● **MATERIAL PROVIDED**:
** Begin **

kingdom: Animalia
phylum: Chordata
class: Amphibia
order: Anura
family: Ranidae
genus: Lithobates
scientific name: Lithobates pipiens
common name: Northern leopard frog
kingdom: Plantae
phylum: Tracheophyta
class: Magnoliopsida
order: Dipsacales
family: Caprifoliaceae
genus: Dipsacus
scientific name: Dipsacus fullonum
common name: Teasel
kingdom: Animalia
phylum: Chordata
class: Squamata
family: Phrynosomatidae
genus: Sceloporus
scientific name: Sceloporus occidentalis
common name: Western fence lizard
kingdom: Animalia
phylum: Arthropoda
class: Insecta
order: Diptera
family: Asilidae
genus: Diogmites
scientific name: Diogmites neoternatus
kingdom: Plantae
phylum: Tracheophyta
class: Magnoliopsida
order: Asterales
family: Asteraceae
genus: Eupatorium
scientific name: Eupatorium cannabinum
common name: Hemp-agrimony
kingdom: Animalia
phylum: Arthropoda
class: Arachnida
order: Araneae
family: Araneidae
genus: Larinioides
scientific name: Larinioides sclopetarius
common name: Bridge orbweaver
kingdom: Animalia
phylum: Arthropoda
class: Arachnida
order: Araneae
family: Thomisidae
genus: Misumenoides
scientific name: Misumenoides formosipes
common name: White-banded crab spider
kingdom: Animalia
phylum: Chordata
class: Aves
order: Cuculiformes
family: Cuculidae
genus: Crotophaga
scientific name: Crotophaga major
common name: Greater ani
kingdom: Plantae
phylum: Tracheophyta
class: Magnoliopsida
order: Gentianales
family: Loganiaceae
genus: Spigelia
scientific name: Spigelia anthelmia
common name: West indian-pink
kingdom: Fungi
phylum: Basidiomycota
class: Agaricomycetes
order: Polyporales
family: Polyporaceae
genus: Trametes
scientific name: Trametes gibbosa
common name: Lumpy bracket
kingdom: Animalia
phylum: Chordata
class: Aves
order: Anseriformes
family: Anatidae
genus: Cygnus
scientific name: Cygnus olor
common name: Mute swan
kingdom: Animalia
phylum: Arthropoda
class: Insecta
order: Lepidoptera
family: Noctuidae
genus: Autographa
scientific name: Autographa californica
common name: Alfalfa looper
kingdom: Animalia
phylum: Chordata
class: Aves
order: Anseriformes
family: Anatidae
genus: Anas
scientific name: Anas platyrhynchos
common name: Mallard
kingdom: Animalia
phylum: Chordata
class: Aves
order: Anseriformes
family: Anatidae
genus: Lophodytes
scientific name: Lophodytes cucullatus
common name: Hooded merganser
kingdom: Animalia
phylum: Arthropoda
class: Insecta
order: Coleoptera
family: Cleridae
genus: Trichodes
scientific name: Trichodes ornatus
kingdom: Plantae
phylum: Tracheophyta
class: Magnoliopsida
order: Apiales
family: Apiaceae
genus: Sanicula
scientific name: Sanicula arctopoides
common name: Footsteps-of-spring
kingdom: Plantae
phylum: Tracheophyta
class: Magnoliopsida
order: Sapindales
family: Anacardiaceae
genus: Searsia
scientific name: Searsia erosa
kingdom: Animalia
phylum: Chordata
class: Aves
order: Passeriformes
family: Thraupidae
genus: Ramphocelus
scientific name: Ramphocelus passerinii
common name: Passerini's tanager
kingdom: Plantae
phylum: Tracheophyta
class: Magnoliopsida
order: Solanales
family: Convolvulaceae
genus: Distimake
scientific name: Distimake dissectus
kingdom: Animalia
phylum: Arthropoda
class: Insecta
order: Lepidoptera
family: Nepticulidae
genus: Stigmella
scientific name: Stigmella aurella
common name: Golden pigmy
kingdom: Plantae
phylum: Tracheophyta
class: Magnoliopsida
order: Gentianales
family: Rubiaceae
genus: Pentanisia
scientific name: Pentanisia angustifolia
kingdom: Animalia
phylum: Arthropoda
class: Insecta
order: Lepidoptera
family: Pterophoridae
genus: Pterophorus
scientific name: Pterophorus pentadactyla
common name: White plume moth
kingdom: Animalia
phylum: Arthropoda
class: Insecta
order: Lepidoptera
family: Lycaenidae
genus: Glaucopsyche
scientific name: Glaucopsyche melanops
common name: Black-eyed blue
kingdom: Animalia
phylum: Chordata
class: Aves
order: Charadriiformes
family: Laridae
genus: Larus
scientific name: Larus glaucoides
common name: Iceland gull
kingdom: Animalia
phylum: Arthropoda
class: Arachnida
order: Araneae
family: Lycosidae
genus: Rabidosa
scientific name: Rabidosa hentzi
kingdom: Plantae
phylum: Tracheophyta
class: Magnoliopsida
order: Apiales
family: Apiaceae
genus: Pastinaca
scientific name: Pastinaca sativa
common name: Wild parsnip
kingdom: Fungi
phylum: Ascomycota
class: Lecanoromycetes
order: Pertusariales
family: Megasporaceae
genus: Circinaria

** End **

● **TASK OBJECTIVE**:
Turn the lines above, from the line holding "scientific name: Trichodes ornatus" through the line holding "family: Thraupidae", inclusive, into a Markdown table with the columns Number and Line. Leave out any blank lines.

● **THE REPLY**:
| Number | Line |
|---|---|
| 1 | scientific name: Trichodes ornatus |
| 2 | kingdom: Plantae |
| 3 | phylum: Tracheophyta |
| 4 | class: Magnoliopsida |
| 5 | order: Apiales |
| 6 | family: Apiaceae |
| 7 | genus: Sanicula |
| 8 | scientific name: Sanicula arctopoides |
| 9 | common name: Footsteps-of-spring |
| 10 | kingdom: Plantae |
| 11 | phylum: Tracheophyta |
| 12 | class: Magnoliopsida |
| 13 | order: Sapindales |
| 14 | family: Anacardiaceae |
| 15 | genus: Searsia |
| 16 | scientific name: Searsia erosa |
| 17 | kingdom: Animalia |
| 18 | phylum: Chordata |
| 19 | class: Aves |
| 20 | order: Passeriformes |
| 21 | family: Thraupidae |